Bindiği kurvaziyer gemisinden 25 Ekim gecesi düşerek kayıplara karışan 71 yaşındaki işkadını Dilek Ertek'in cesedi hâlâ bulunamadı.
İşkadınının ölümü gizemini korurken oğlu Gökçe Atuk gazeteye verdiği vefat ilanıyla bugün gıyabi cenaze namazının kılınacağını bildirdi.
İlanda "Acı kaybımız, canım annem Dilek Ertek elim bir gemi kazasında vefat etmiştir" ifadeleri yer aldı.
Ertek için bugün Teşvikiye Camii'nde gıyabi cenaze namazı kılınacak.
Cemiyet hayatının tanınan isimlerinden ünlü işkadını Dilek Ertek, İsviçreli sevgilisi Artur Fuchberger ile tatil yapmak üzere gittiği Tahiti'de cruise gemisine bindi. Gemi, Pasifik Okyanusu'nda seyir halindeyken, sevgilisi Ertek'in kayıp olduğunu bildirdi.

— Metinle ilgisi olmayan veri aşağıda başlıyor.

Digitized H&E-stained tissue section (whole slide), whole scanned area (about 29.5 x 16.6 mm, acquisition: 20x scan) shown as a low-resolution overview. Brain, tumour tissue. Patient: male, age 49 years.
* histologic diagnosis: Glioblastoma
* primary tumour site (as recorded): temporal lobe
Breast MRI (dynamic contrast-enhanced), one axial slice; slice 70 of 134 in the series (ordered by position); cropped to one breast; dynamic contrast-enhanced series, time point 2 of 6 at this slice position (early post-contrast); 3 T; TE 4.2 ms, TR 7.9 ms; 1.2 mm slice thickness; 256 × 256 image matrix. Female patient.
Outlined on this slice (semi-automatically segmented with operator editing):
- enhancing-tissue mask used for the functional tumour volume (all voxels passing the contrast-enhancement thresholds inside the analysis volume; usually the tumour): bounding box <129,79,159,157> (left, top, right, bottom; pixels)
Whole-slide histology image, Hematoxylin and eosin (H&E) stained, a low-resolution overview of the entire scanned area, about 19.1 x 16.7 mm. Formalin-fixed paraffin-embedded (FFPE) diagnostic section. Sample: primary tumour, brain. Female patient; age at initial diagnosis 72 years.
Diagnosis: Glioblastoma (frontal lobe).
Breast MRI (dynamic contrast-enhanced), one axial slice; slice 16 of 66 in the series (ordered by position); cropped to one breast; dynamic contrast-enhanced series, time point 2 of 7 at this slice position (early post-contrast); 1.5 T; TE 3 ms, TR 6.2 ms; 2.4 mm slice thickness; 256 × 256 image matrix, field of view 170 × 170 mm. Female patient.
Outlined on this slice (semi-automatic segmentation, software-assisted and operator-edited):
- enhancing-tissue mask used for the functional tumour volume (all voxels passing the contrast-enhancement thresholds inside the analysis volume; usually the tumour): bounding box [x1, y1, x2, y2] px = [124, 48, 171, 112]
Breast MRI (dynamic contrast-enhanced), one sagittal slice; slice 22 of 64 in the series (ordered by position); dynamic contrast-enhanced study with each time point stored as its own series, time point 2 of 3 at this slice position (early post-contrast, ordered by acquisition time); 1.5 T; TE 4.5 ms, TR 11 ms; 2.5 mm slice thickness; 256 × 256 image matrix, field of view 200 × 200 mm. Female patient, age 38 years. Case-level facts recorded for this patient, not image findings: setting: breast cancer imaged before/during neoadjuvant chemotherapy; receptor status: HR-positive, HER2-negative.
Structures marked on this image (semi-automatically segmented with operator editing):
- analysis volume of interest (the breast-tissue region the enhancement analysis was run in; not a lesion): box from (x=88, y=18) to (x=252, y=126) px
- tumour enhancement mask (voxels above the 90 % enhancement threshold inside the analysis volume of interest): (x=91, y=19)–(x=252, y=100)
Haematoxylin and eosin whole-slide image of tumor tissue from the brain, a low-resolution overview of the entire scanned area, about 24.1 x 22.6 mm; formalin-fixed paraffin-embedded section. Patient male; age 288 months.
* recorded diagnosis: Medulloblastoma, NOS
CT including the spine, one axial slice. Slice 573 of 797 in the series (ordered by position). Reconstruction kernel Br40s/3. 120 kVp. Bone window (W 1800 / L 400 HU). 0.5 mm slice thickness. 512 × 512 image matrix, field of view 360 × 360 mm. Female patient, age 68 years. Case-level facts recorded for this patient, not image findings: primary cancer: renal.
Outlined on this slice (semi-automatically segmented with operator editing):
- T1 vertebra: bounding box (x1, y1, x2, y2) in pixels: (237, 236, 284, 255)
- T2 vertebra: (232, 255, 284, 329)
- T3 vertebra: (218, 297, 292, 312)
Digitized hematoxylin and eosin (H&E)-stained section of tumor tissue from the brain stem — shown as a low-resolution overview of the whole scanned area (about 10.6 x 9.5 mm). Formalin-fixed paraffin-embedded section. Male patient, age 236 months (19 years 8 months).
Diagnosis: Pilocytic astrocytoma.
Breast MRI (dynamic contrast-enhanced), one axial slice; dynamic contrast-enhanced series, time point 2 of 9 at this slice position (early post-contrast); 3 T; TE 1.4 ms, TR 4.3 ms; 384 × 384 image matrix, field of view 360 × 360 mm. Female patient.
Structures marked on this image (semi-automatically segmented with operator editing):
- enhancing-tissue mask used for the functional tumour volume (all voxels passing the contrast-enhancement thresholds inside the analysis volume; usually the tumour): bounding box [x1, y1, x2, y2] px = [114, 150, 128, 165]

Kameraların incelenmesiyle işkadınının balkondan aşağı düştüğü tespit edildi. Esrarını hâlâ koruyan olayın yaşandığı Norwegian Spirit Cruise gemisinde çalışan Türk görevli, sosyal medyada Ertek'in ölümüyle ilgili tespitlerde bulundu:
Olayı incelediğimde 2 kişinin birlikte tatile çıktığını, hatta doğum günü kutlaması gibi özel bir seyahat planı yaptıklarını görüyorum. Dilek Hanım ve sevgilisinin aynı kamaralarda kaldığını varsayarsak kayıp durumunun bildirilmemesini çok şüpheli buluyorum. Çünkü yolcu gemilerinde sık sık gün içi etkinlikler, eğlenceler düzenlenir, herkes birbirleriyle iletişim halindedir. Birbirlerinden haber alamayan kişiler ön büro kısmına haber verip anons yaptırırlar. Yani kayıp haberinin 20 saat sonra verilmesi kafa karıştırıcı.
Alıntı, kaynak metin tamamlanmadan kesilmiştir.